Let me rephrase that: My level of belief is affected by other people.  When I see a Christian talk about God orchestrating suffering in the world, when I see a Christian talk about the poor in derogatory terms, when I see a Christian emphasize traditional morality over love, I become upset, angry, and doubtful.

Doubtful of my own belief, doubtful of my faith.  Doubtful about the reality or credibility of Christianity.
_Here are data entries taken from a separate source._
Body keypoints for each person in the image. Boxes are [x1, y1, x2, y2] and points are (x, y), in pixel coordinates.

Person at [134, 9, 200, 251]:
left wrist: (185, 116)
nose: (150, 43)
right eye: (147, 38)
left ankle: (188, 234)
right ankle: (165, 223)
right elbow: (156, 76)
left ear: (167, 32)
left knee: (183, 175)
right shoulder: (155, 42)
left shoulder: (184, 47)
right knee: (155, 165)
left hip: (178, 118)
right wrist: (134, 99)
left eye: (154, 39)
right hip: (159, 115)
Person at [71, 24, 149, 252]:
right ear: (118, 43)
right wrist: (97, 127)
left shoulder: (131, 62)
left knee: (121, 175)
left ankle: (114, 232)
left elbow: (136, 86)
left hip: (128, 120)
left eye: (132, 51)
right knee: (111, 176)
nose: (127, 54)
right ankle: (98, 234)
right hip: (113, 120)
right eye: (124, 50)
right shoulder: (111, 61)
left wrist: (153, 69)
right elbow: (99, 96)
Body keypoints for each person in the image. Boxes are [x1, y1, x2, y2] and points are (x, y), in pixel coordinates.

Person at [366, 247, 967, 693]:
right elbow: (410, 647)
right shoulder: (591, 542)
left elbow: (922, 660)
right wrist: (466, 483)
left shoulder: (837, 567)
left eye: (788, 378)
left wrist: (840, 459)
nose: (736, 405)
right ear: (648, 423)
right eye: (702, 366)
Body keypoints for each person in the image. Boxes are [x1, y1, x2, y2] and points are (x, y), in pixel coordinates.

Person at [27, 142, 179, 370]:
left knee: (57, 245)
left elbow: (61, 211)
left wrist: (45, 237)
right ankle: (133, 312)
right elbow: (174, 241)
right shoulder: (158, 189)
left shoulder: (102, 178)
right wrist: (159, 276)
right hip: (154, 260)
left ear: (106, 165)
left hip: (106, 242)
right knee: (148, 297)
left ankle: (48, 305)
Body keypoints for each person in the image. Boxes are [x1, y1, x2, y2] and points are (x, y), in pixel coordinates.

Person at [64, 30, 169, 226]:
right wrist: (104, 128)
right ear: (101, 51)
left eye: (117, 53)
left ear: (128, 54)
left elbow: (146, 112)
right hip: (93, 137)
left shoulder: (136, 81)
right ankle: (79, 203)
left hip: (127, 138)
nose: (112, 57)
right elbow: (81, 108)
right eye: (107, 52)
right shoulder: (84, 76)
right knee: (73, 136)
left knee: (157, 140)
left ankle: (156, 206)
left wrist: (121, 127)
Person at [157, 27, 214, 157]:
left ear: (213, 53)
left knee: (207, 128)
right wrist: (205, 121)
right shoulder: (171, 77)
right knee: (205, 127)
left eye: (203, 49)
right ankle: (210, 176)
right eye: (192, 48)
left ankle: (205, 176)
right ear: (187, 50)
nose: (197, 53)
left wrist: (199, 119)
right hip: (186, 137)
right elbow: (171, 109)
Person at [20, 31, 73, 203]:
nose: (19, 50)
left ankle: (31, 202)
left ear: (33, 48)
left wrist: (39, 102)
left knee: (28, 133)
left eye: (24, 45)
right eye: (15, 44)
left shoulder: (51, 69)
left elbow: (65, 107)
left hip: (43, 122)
I begin to become upset at the people, and therefore let it alter my own belief.  I become upset at the institution, at the flawed individuals, and at the opinions that become attached to Christianity.

I do not become upset at the word’s of Christ.  I do not become upset at his miracles and his works.  I do not become upset at the Christians who lay down their life overseas to minister and serve others.  I become angry, infuriated, at the comfortable (little c) christians I see all over the place.  And it makes me not want to believe.

In many ways I identify with Gandhi:

I like your Christ, I do not like your Christians.  Your Christians are so unlike your Christ.

I need to realize that, instead of measuring my faith by the individuals of the Church, I must measure it by the person of Christ.  My faith is a subjective pursuit, something I determine, something I choose.  I need to realize that my faith is my own, and those who spout these opinions are not a part of my belief, but a part of a strange manifestation of it.

In many ways I am a Kierkegaardian Christian, especially in the manner that:

For Kierkegaard Christian faith is not a matter of regurgitating church dogma. It is a matter of individual subjective passion, which cannot be mediated by the clergy or by human artefacts.

I have to recognize that faith is not a matter of following the opinions of others, but of finding my own faith through “subjective passion.”  Only then can I have a faith that is truly personal and truly my own.